Stored data entries
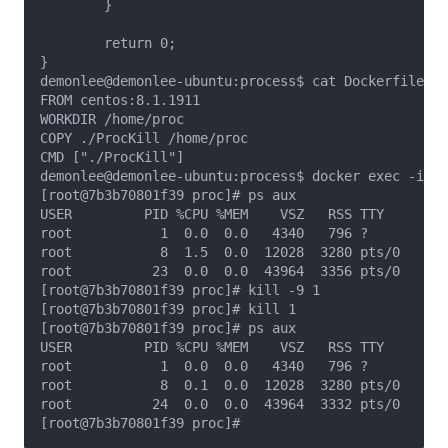
	}

	return 0;

}

demonlee@demonlee-ubuntu:process$ cat Dockerfile_c

FROM centos:8.1.1911

WORKDIR /home/proc

COPY ./ProcKill /home/proc

CMD ["./ProcKill"]

demonlee@demonlee-ubuntu:process$ docker exec -it c
[root@7b3b70801f39 proc]# ps aux

USER         PID %CPU %MEM    VSZ   RSS TTY      ST
root           1  0.0  0.0   4340   796 ?        Ss
root           8  1.5  0.0  12028  3280 pts/0    Ss
root          23  0.0  0.0  43964  3356 pts/0    R+
[root@7b3b70801f39 proc]# kill -9 1

[root@7b3b70801f39 proc]# kill 1

[root@7b3b70801f39 proc]# ps aux

USER         PID %CPU %MEM    VSZ   RSS TTY      ST
root           1  0.0  0.0   4340   796 ?        Ss
root           8  0.1  0.0  12028  3280 pts/0    Ss
root          24  0.0  0.0  43964  3332 pts/0    R+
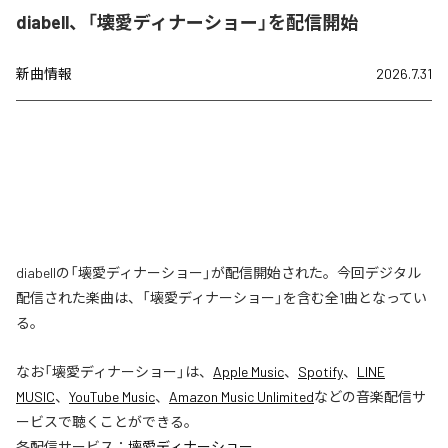
diabell、「壊愛ディナーショー」を配信開始
新曲情報
2026.7.31
diabellの「壊愛ディナーショー」が配信開始された。今回デジタル
配信された楽曲は、「壊愛ディナーショー」を含む全1曲となってい
る。
なお「
壊愛ディナーショー
」は、
Apple Music
、
Spotify
、
LINE
MUSIC
、
YouTube Music
、
Amazon Music Unlimited
などの音楽配信サ
ービスで聴くことができる。
各配信サービス：
壊愛ディナーショー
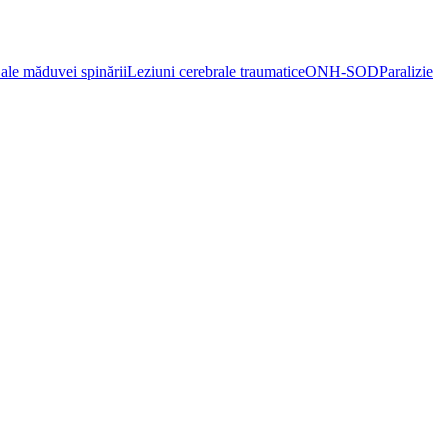
ale măduvei spinării
Leziuni cerebrale traumatice
ONH-SOD
Paralizie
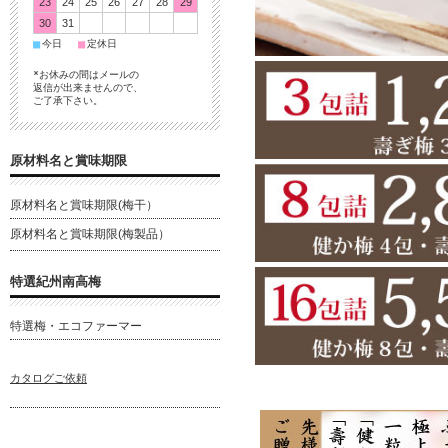
23
24
25
26
27
28
29
30
31
■
■
今日
定休日
*お休みの間はメールの
返信が出来ませんので、
ご了承下さい。
原材料名と賞味期限
原材料名と賞味期限(梅干）
原材料名と賞味期限(梅製品）
特選紀州南高梅
特選梅・エコファーマー
カタログご依頼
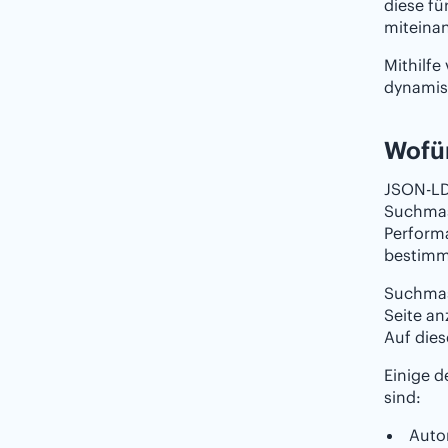
diese f
miteinan
Mithilfe
dynamisc
Wofü
JSON-LD
Suchmasc
Perform
bestimmt
Suchmasc
Seite a
Auf dies
Einige 
sind:
Auto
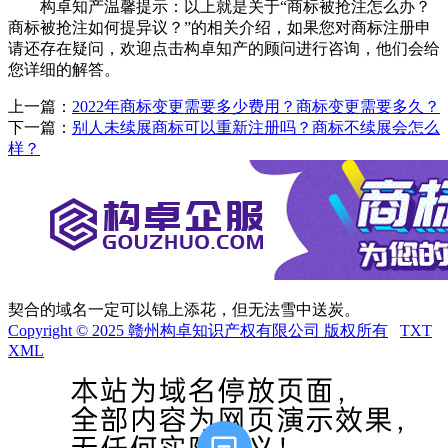
构卓知产温馨提示：以上就是关于“商标被抢注怎么办？
商标被抢注如何提异议？”的相关介绍，如果您对商标注册申
请还存在疑问，欢迎点击构卓知产的顾问进行咨询，他们会给
您详细的解答。
上一篇：
2022年商标变更需要多少费用？商标变更需要多久？
下一篇：
别人未续展商标可以重新注册吗？商标不续展会怎么
样？
契合的域名一定可以锦上添花，但无法雪中送炭。
Copyright © 2025 赣州构卓知识产权有限公司 版权所有
TXT
XML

Your task: Could you switch "ps aux" to "ps -ef" everywhere it occurs in the rows, keep every other line unchanged, and leave the pictures out of the result?

Response below:
	}

	return 0;

}

demonlee@demonlee-ubuntu:process$ cat Dockerfile_c

FROM centos:8.1.1911

WORKDIR /home/proc

COPY ./ProcKill /home/proc

CMD ["./ProcKill"]

demonlee@demonlee-ubuntu:process$ docker exec -it c
[root@7b3b70801f39 proc]# ps -ef

USER         PID %CPU %MEM    VSZ   RSS TTY      ST
root           1  0.0  0.0   4340   796 ?        Ss
root           8  1.5  0.0  12028  3280 pts/0    Ss
root          23  0.0  0.0  43964  3356 pts/0    R+
[root@7b3b70801f39 proc]# kill -9 1

[root@7b3b70801f39 proc]# kill 1

[root@7b3b70801f39 proc]# ps -ef

USER         PID %CPU %MEM    VSZ   RSS TTY      ST
root           1  0.0  0.0   4340   796 ?        Ss
root           8  0.1  0.0  12028  3280 pts/0    Ss
root          24  0.0  0.0  43964  3332 pts/0    R+
diabell、「壊愛ディナーショー」を配信開始
新曲情報
2026.7.31
diabellの「壊愛ディナーショー」が配信開始された。今回デジタル
配信された楽曲は、「壊愛ディナーショー」を含む全1曲となってい
る。
なお「
壊愛ディナーショー
」は、
Apple Music
、
Spotify
、
LINE
MUSIC
、
YouTube Music
、
Amazon Music Unlimited
などの音楽配信サ
ービスで聴くことができる。
各配信サービス：
壊愛ディナーショー
ale măduvei spinării
Leziuni cerebrale traumatice
ONH-SOD
Paralizie
23
24
25
26
27
28
29
30
31
■
■
今日
定休日
*お休みの間はメールの
返信が出来ませんので、
ご了承下さい。
原材料名と賞味期限
原材料名と賞味期限(梅干）
原材料名と賞味期限(梅製品）
特選紀州南高梅
特選梅・エコファーマー
カタログご依頼
diese f
miteinan
Mithilfe
dynamisc
Wofü
JSON-LD
Suchmasc
Perform
bestimmt
Suchmasc
Seite a
Auf dies
Einige 
sind:
Auto
构卓知产温馨提示：以上就是关于“商标被抢注怎么办？
商标被抢注如何提异议？”的相关介绍，如果您对商标注册申
请还存在疑问，欢迎点击构卓知产的顾问进行咨询，他们会给
您详细的解答。
上一篇：
2022年商标变更需要多少费用？商标变更需要多久？
下一篇：
别人未续展商标可以重新注册吗？商标不续展会怎么
样？
契合的域名一定可以锦上添花，但无法雪中送炭。
Copyright © 2025 赣州构卓知识产权有限公司 版权所有
TXT
XML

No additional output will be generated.